DATA IN THIS EXERCISE ::
********************

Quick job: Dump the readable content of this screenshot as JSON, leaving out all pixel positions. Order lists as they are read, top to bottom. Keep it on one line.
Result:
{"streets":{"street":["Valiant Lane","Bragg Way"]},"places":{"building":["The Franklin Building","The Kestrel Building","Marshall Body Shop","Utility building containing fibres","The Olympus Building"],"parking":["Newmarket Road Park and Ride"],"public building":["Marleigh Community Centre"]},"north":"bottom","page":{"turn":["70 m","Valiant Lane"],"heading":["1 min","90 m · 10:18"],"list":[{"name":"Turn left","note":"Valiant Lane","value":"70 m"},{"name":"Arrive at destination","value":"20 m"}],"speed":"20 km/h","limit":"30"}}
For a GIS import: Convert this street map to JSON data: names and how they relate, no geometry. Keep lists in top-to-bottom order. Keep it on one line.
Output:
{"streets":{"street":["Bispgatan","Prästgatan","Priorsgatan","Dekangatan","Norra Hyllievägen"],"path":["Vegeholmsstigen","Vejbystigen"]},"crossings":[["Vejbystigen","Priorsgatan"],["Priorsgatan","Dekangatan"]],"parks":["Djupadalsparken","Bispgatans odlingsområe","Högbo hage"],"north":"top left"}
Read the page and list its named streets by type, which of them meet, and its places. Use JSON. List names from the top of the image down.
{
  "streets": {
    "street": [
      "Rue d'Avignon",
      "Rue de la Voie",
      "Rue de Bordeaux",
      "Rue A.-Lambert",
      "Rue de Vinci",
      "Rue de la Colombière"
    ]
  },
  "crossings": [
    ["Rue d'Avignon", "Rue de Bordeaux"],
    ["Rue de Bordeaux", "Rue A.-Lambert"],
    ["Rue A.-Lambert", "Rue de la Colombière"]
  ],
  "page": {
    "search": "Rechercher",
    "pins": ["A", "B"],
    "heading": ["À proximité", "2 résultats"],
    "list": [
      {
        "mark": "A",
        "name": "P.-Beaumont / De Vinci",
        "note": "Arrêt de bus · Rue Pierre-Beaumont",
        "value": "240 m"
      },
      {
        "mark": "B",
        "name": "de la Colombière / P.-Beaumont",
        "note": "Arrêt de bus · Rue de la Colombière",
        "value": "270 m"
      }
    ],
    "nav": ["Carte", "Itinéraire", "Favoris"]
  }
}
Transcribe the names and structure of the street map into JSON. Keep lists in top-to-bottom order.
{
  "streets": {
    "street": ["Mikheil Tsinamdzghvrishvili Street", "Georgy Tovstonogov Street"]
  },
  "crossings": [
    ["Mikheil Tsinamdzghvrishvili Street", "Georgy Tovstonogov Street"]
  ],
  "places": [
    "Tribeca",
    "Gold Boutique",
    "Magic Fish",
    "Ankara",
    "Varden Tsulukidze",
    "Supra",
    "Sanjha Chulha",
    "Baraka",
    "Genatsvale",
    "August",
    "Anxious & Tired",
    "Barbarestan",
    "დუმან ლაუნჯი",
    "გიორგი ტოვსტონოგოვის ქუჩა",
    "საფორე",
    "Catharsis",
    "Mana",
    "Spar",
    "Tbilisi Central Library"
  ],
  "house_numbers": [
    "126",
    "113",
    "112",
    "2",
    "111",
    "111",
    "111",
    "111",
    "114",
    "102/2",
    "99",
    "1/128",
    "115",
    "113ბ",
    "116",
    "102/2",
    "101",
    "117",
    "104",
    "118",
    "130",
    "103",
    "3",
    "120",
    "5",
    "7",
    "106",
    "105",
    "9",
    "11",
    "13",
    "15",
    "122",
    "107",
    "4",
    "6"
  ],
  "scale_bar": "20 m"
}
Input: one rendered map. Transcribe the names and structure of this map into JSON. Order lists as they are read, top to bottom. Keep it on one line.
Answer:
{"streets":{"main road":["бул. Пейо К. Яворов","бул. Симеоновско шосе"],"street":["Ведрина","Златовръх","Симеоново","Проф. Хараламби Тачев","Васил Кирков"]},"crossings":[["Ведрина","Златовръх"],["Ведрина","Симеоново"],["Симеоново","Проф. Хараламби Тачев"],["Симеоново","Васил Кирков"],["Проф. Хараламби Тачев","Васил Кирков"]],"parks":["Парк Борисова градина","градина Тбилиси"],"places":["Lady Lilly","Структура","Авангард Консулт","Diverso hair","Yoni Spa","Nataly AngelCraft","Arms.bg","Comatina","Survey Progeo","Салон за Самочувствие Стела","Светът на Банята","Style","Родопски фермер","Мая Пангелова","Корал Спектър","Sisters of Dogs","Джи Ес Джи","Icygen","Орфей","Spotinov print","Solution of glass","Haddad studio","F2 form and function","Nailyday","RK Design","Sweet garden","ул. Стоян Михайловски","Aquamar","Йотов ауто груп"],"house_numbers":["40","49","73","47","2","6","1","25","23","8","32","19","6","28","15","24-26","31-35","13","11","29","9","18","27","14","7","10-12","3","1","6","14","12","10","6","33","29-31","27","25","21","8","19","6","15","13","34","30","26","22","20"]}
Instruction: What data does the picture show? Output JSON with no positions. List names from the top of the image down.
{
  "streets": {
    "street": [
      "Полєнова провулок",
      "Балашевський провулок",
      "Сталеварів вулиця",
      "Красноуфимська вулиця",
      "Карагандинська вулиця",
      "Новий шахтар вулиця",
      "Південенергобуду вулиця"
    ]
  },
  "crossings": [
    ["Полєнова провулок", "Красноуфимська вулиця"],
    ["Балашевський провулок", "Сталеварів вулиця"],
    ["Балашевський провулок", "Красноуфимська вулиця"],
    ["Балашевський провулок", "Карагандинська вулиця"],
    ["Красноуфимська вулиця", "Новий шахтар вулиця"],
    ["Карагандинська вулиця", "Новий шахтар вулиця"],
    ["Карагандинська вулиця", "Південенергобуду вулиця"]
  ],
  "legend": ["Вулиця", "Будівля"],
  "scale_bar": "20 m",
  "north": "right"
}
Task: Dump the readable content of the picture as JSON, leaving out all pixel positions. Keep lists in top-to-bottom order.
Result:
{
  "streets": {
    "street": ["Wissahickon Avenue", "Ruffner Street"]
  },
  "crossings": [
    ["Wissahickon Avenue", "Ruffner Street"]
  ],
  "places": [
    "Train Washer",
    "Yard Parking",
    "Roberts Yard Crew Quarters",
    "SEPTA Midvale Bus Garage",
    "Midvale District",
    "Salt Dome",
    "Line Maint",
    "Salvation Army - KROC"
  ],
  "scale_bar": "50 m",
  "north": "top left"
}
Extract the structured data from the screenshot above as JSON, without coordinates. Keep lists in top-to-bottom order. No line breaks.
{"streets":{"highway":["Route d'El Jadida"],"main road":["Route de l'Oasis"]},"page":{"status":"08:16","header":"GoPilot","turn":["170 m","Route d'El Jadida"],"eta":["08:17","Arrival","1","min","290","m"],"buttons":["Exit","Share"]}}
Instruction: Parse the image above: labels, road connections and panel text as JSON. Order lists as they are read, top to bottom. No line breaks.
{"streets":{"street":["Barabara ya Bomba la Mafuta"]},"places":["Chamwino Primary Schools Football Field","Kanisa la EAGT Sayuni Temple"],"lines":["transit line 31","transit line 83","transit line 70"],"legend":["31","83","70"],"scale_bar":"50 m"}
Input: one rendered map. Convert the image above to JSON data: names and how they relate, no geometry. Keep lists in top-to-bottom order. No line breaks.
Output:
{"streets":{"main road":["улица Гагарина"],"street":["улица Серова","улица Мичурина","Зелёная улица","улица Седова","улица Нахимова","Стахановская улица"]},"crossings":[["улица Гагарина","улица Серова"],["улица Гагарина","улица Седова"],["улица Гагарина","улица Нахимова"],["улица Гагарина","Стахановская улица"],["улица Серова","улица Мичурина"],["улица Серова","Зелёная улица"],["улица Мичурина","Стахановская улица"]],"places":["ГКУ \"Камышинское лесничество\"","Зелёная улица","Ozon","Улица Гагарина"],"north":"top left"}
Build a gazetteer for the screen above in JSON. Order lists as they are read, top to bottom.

********************

GOAL OF THE EXERCISE :: Out of the data above, set down the lines from the one with "Transcribe the names and structure of the" to the one with "Input: one rendered map. Transcribe", both included, exactly as written and with no additions.

RESULT FOR THIS EXERCISE ::
Transcribe the names and structure of the street map into JSON. Keep lists in top-to-bottom order.
{
  "streets": {
    "street": ["Mikheil Tsinamdzghvrishvili Street", "Georgy Tovstonogov Street"]
  },
  "crossings": [
    ["Mikheil Tsinamdzghvrishvili Street", "Georgy Tovstonogov Street"]
  ],
  "places": [
    "Tribeca",
    "Gold Boutique",
    "Magic Fish",
    "Ankara",
    "Varden Tsulukidze",
    "Supra",
    "Sanjha Chulha",
    "Baraka",
    "Genatsvale",
    "August",
    "Anxious & Tired",
    "Barbarestan",
    "დუმან ლაუნჯი",
    "გიორგი ტოვსტონოგოვის ქუჩა",
    "საფორე",
    "Catharsis",
    "Mana",
    "Spar",
    "Tbilisi Central Library"
  ],
  "house_numbers": [
    "126",
    "113",
    "112",
    "2",
    "111",
    "111",
    "111",
    "111",
    "114",
    "102/2",
    "99",
    "1/128",
    "115",
    "113ბ",
    "116",
    "102/2",
    "101",
    "117",
    "104",
    "118",
    "130",
    "103",
    "3",
    "120",
    "5",
    "7",
    "106",
    "105",
    "9",
    "11",
    "13",
    "15",
    "122",
    "107",
    "4",
    "6"
  ],
  "scale_bar": "20 m"
}
Input: one rendered map. Transcribe the names and structure of this map into JSON. Order lists as they are read, top to bottom. Keep it on one line.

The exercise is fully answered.